Again, I was a bit bothered by the results, so I tried changing the value we were searching for:

>>> setup = """
my_dict = {"color": "red", "width": 17, "height": 19, 
"health": 15, "depth": 100, "direction": "north", 
"material": "metal", "power": 17, "strength": 17, 
"weight": 111, "x": 0, "y": 0, "z": 0, "song": 
"Madeline", "band": "The Wonder Years", 
"friend": "rupert"}
value_to_find = "The Wonder Years"
"""
>>> min(timeit.repeat(setup=setup, stmt=brute_force_single))
0.8808984999996028
>>> min(timeit.repeat(setup=setup, stmt=brute_force_multi))
0.9333926999997857
>>> min(timeit.repeat(setup=setup, stmt=generator_single))
1.303262800000084
>>> min(timeit.repeat(setup=setup, stmt=generator_multi))
1.295239500000207
>>> min(timeit.repeat(setup=setup, stmt=inverse_single))
1.3928389000002426
>>> min(timeit.repeat(setup=setup, stmt=inverse_multi))
5.030787800000326

Again, brute force has the best performance. When I looked into why, I found that there’s a bit of overhead as I suspected. If I had the time, I’d probably run each of this solutions through cProfiler as outlined in my performance article. That said, I’ll defer to the responses in this Stack Overflow thread.
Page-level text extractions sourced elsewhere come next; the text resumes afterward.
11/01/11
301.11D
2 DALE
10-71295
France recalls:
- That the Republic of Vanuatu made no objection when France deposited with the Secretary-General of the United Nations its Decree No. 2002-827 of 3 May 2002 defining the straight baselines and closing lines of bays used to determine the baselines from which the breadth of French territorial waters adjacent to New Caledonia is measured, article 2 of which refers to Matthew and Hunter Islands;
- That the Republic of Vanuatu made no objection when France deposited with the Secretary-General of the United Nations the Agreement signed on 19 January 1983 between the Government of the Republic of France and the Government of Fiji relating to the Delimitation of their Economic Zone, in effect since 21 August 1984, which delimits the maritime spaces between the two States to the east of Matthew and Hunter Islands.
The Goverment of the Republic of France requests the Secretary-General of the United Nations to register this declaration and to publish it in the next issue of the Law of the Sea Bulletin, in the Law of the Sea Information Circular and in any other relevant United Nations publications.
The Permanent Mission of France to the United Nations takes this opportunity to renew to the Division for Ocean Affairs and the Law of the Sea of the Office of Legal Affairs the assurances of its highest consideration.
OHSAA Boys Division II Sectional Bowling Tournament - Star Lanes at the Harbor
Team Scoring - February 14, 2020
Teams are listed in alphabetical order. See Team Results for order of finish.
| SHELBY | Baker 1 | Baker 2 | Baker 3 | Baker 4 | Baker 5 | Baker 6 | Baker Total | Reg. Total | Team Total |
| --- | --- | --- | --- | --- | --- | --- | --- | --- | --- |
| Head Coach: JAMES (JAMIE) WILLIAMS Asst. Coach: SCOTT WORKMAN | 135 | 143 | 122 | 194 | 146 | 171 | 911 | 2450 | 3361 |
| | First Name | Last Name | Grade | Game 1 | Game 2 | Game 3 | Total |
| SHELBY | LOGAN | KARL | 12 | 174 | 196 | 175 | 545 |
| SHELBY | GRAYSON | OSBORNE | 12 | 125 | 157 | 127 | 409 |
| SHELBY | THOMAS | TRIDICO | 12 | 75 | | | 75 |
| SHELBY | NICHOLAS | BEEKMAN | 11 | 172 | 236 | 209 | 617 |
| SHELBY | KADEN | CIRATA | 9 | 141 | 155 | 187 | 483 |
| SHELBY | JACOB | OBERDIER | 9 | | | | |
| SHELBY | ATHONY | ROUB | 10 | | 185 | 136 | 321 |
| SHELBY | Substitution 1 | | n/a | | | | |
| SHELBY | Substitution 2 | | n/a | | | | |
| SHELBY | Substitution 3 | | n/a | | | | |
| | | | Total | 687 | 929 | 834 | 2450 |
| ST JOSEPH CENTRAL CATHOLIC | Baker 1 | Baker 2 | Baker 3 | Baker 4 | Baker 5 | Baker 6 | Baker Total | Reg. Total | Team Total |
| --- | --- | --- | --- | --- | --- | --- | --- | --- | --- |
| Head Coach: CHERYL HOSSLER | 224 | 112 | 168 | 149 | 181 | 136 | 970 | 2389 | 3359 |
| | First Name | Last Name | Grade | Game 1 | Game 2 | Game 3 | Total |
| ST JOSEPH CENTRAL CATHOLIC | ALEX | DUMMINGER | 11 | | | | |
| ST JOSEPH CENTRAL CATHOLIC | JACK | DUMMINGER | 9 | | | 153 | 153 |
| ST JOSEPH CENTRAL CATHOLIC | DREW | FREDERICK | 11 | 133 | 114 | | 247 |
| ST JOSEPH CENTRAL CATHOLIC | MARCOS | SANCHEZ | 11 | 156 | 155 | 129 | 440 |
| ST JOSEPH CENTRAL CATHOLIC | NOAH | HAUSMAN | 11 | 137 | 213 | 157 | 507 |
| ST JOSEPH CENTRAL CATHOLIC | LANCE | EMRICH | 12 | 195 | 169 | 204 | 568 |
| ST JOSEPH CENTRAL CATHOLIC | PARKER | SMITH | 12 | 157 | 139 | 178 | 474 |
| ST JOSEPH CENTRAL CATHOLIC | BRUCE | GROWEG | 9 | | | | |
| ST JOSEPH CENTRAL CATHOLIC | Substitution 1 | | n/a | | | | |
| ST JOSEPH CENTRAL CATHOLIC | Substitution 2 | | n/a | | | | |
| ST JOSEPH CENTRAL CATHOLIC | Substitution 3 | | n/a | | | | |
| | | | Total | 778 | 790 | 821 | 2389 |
Overall, it looks like each solution performs in the order they were presented. In other words, brute force is slightly faster than a generator expression. Meanwhile, flipping the dictionary can be extremely costly.

Challenge

With all the fun stuff out of the way, let’s take a look at your challenge. Since covering the reverse dictionary lookup, I thought it would be fun to challenge you with the following:

Look at all three solutions above (or 6 if you include the various requirements). Can you break down exactly why each solution performs the way it does? In other words, can you explain the differences in performance between each solution? Why would looping over a dictionary be faster than using a generator expression? Why wouldn’t flipping the dictionary be fastest?

As I alluded to previously, you can use any tools at your disposal to support your reasoning. For instance, you might try using cProfile to exam the inner workings of each solution. Likewise, you might try running various tests like I did with timeit. Perhaps a plot of each solution under different workloads would help you figure out asymptotic runtimes.

Maybe, you don’t want to run any empirical testing tools at all. Instead, you want to look directly at the source code and trace what work it has to do to accomplish our task. Whatever you choose to do, make sure you share your results on Twitter using the hashtag #RenegadePython!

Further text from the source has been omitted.